Single-Shot Decoding and Fault-tolerant Gates with Trivariate Tricycle Codes (2508.08191v1)

Abstract: While quantum low-density parity check (qLDPC) codes are a low-overhead means of quantum information storage, it is valuable for quantum codes to possess fault-tolerant features beyond this resource efficiency. In this work, we introduce trivariate tricycle (TT) codes, qLDPC codes that combine several desirable features: high thresholds under a circuit-level noise model, partial single-shot decodability for low-time-overhead decoding, a large set of transversal Clifford gates and automorphisms within and between code blocks, and (for several sub-constructions) constant-depth implementations of a (non-Clifford) $CCZ$ gate. TT codes are CSS codes based on a length-3 chain complex, and are defined from three trivariate polynomials, with the 3D toric code (3DTC) belonging to this construction.
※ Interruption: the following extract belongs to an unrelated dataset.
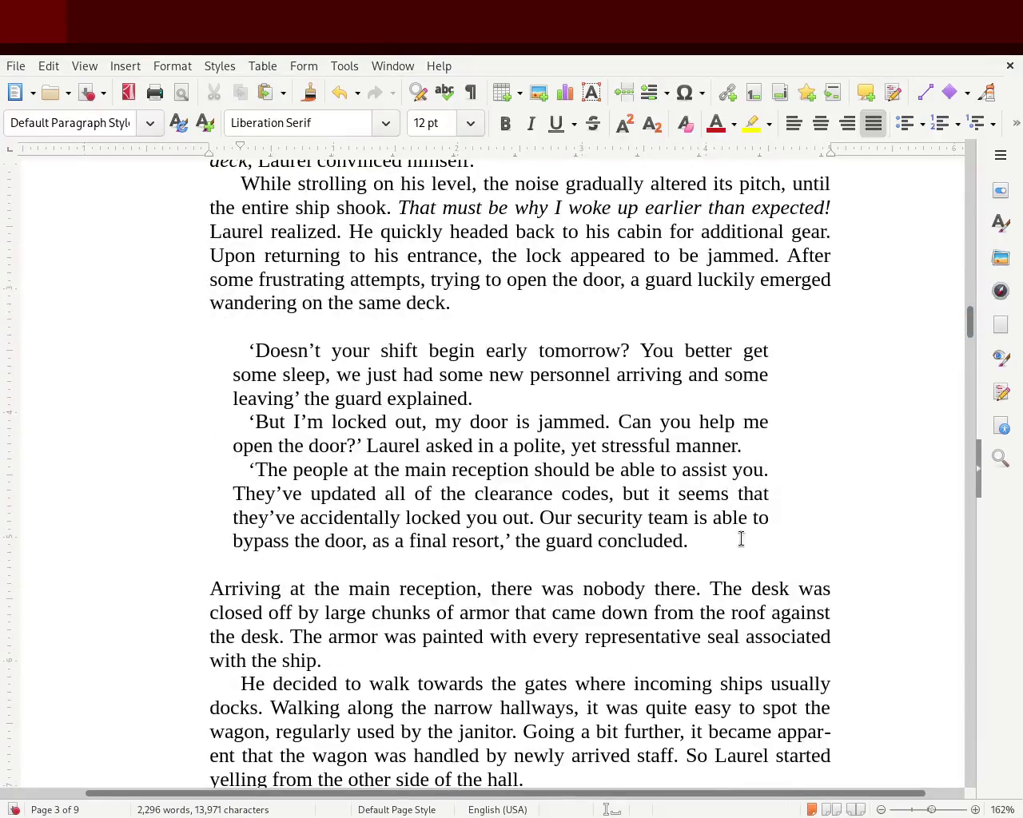
left_click_drag(741, 539, 108, 351)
We numerically search for TT codes and find several candidates with improved parameters relative to the 3DTC, using up to 48$\times$ fewer data qubits as equivalent 3DTC encodings. We construct syndrome-extraction circuits for these codes and numerically demonstrate single-shot decoding in the X error channel in both phenomenological and circuit-level noise models. Under circuit-level noise, TT codes have a threshold of $0.3\%$ in the Z error channel and $1\%$ in the X error channel (with single-shot decoding). All TT codes possess several transversal $CZ$ gates that can partially address logical qubits between two code blocks. Additionally, the codes possess a large set of automorphisms that can perform Clifford gates within a code block. Finally, we establish several TT code polynomial constructions that allows for a constant-depth implementation of logical $CCZ$ gates. We find examples of error-correcting and error-detecting codes using these constructions whose parameters out-perform those of the 3DTC, using up to $4\times$ fewer data qubits for equivalent-distance 3DTC encodings.